Die Provenienzforschung, ein junges, aber bedeutendes Feld innerhalb der Kunstgeschichte, beschäftigt sich mit der Herkunftsgeschichte von Kunstwerken und Kulturgütern. Sie hat das ehrgeizige Ziel, alle früheren Besitzverhältnisse eines Objekts offenzulegen. Dies ist besonders wichtig in Deutschland, wo die Schatten der Vergangenheit – wie Kunstraub und Enteignung während des NS-Regimes – immer noch spürbar sind. Die Provenienzforschung hilft dabei, diese dunklen Kapitel aufzuarbeiten und vielleicht auch ein bisschen Gerechtigkeit für das zurückzubringen, was verloren ging.

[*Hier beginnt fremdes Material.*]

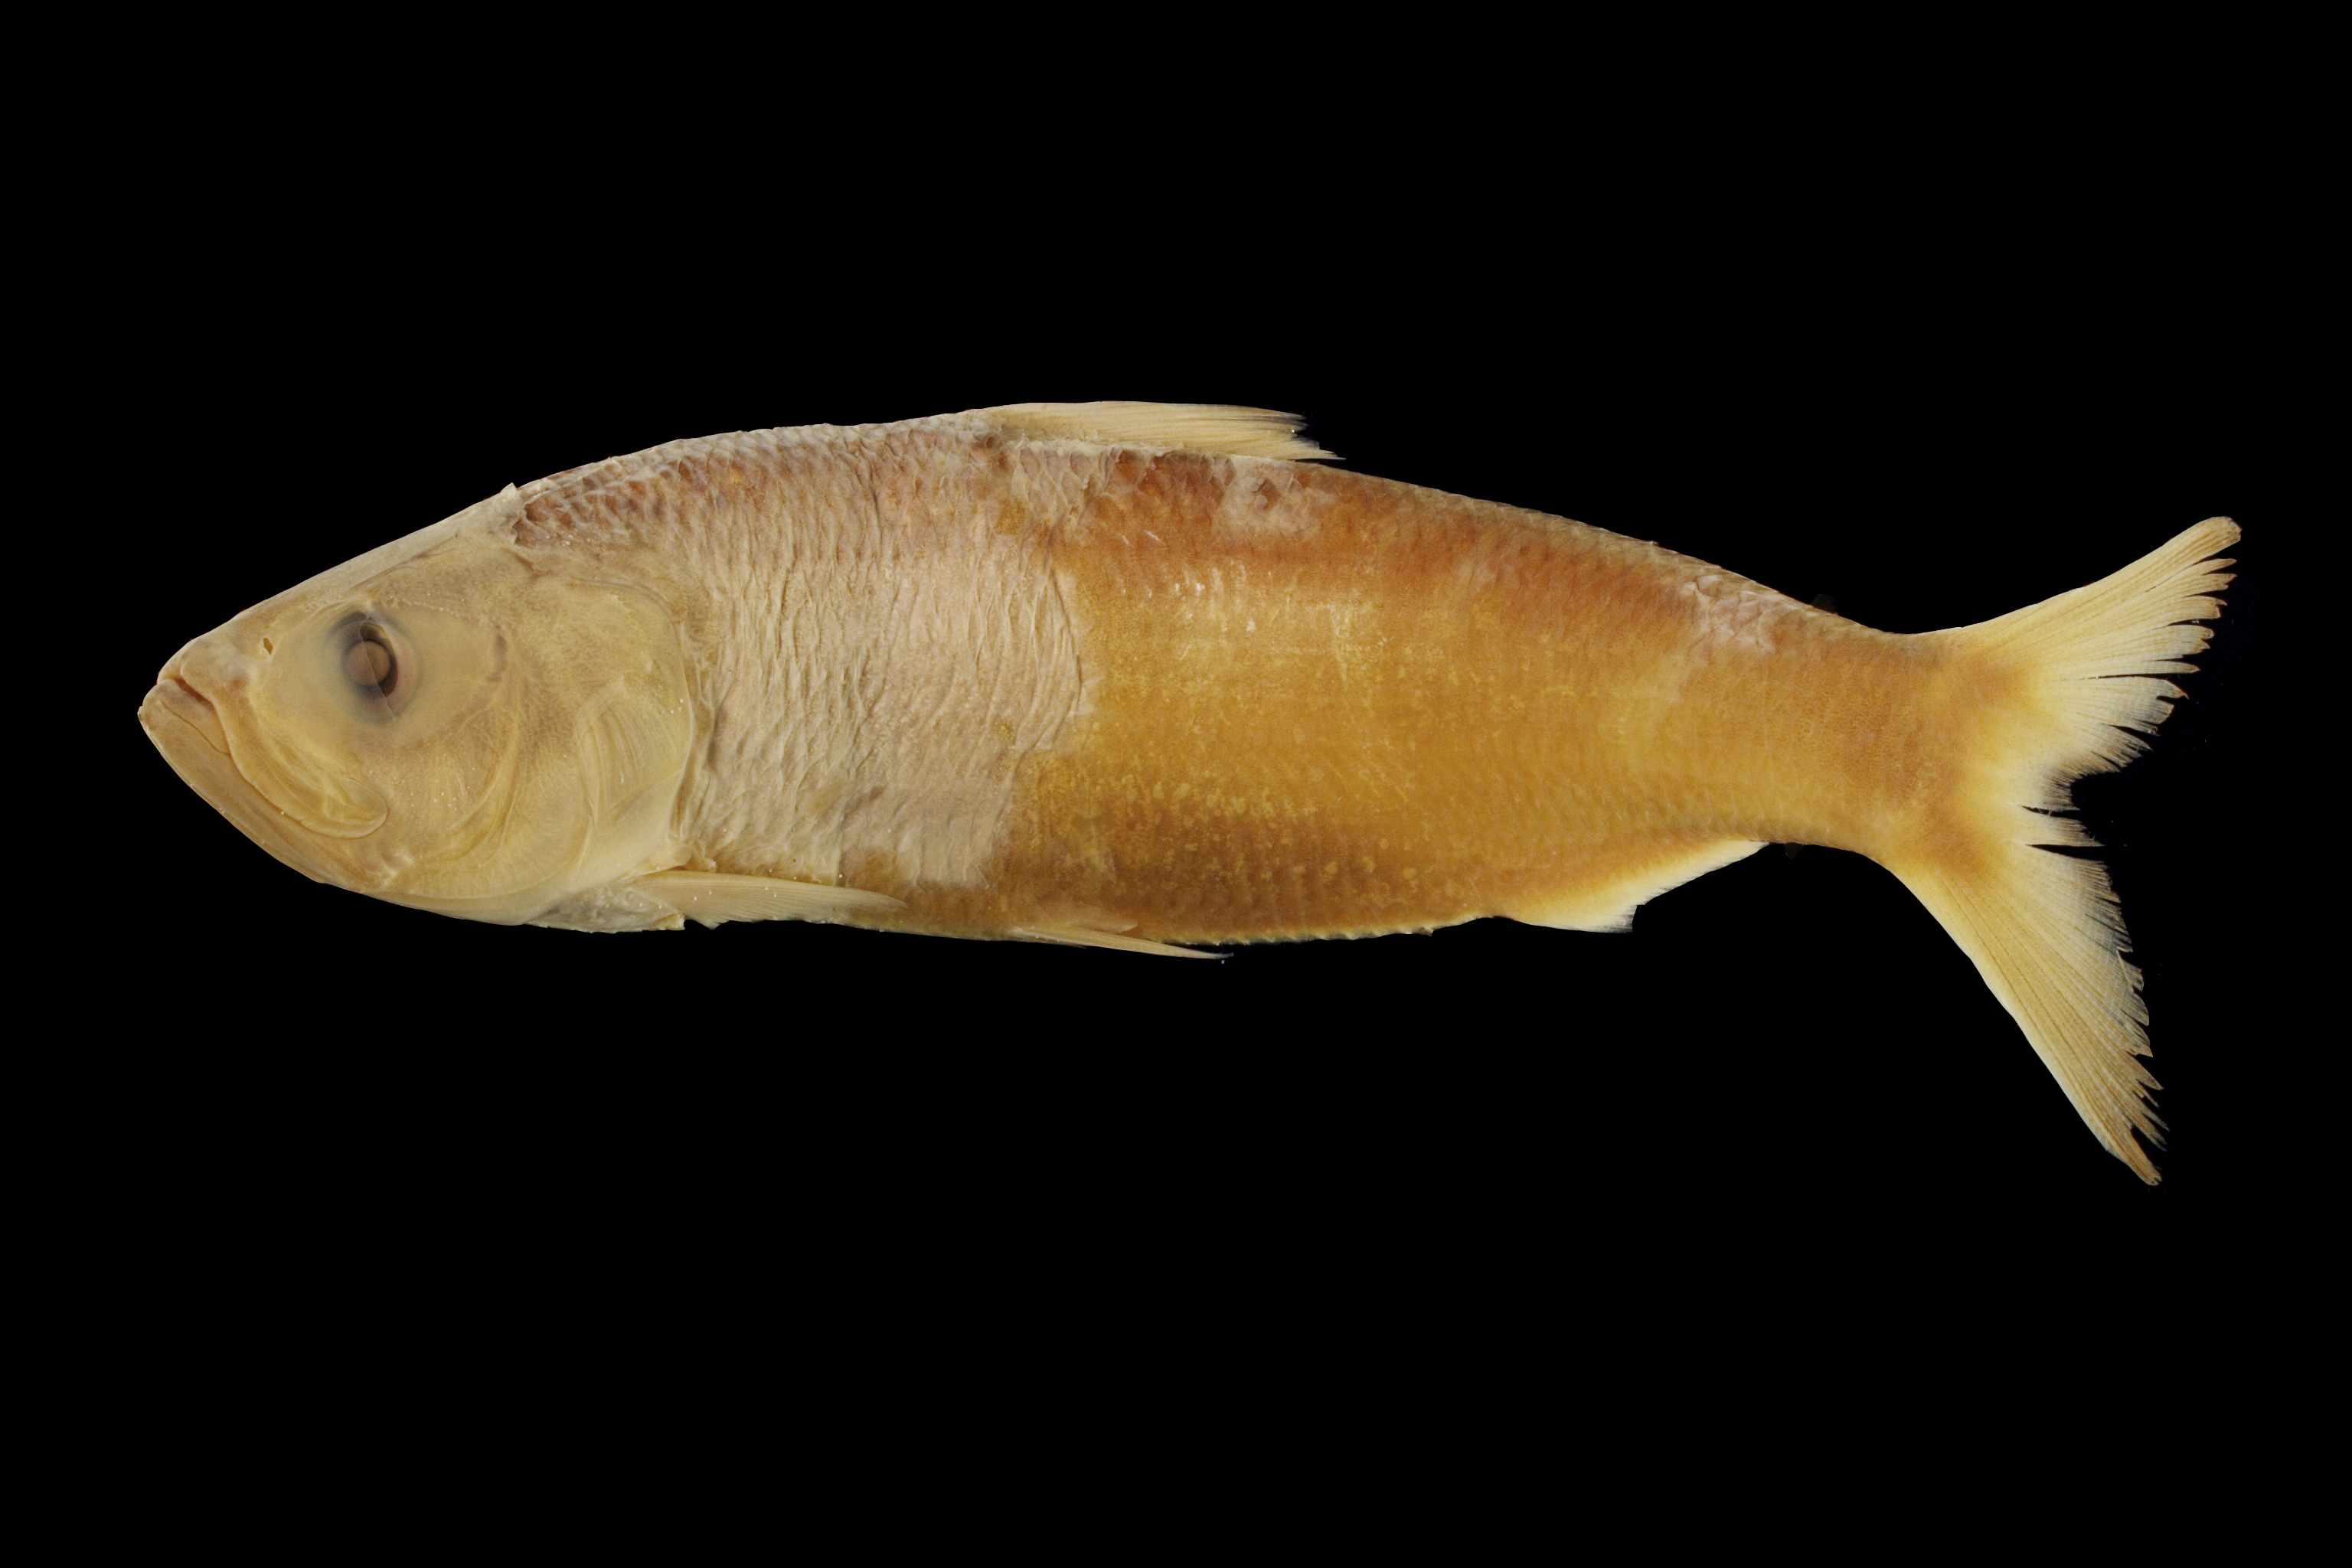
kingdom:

Die Verbindung von Kunst und Geschichte
Marianne Lose wird während der Führung nicht nur die Kunstwerke präsentieren, sondern auch die Verbindungen zwischen Kunst, Familienbiografien und politischen Ereignissen thematisieren. Es ist ein faszinierendes Zusammenspiel, das zeigt, wie eng verwoben Kunst und Geschichte sind. In dieser Hinsicht wird die Provenienzforschung zu einem Schlüssel, um die Vergangenheit zu entschlüsseln. Sie untersucht alles Mögliche: Rückseitenbeschriftungen, Stempel, Auktionskataloge – um nur einige Beispiele zu nennen. Doch es gibt auch Herausforderungen, denn manchmal stößt die Forschung an Grenzen, wenn wichtige Informationen fehlen.
Die Bedeutung der Provenienzforschung hat in den letzten Jahren zugenommen, insbesondere seit der Washingtoner Erklärung von 1998, die Staaten zur Aufdeckung von NS-Raubkunst verpflichtet. Auch die Debatte über Restitution afrikanischer Kulturgüter hat an Fahrt gewonnen. Es ist ein spannendes, aber auch komplexes Thema, das mehr Aufmerksamkeit verdient.
Also, wenn ihr an diesem Sonntag Zeit habt, schaut im Lindenau-Museum vorbei. Taucht ein in die Welt der Kunst und erfahrt mehr über die Geschichten, die sich hinter den Bildern verbergen. Die Führung verspricht, sowohl lehrreich als auch berührend zu sein – eine Gelegenheit, die man nicht verpassen sollte!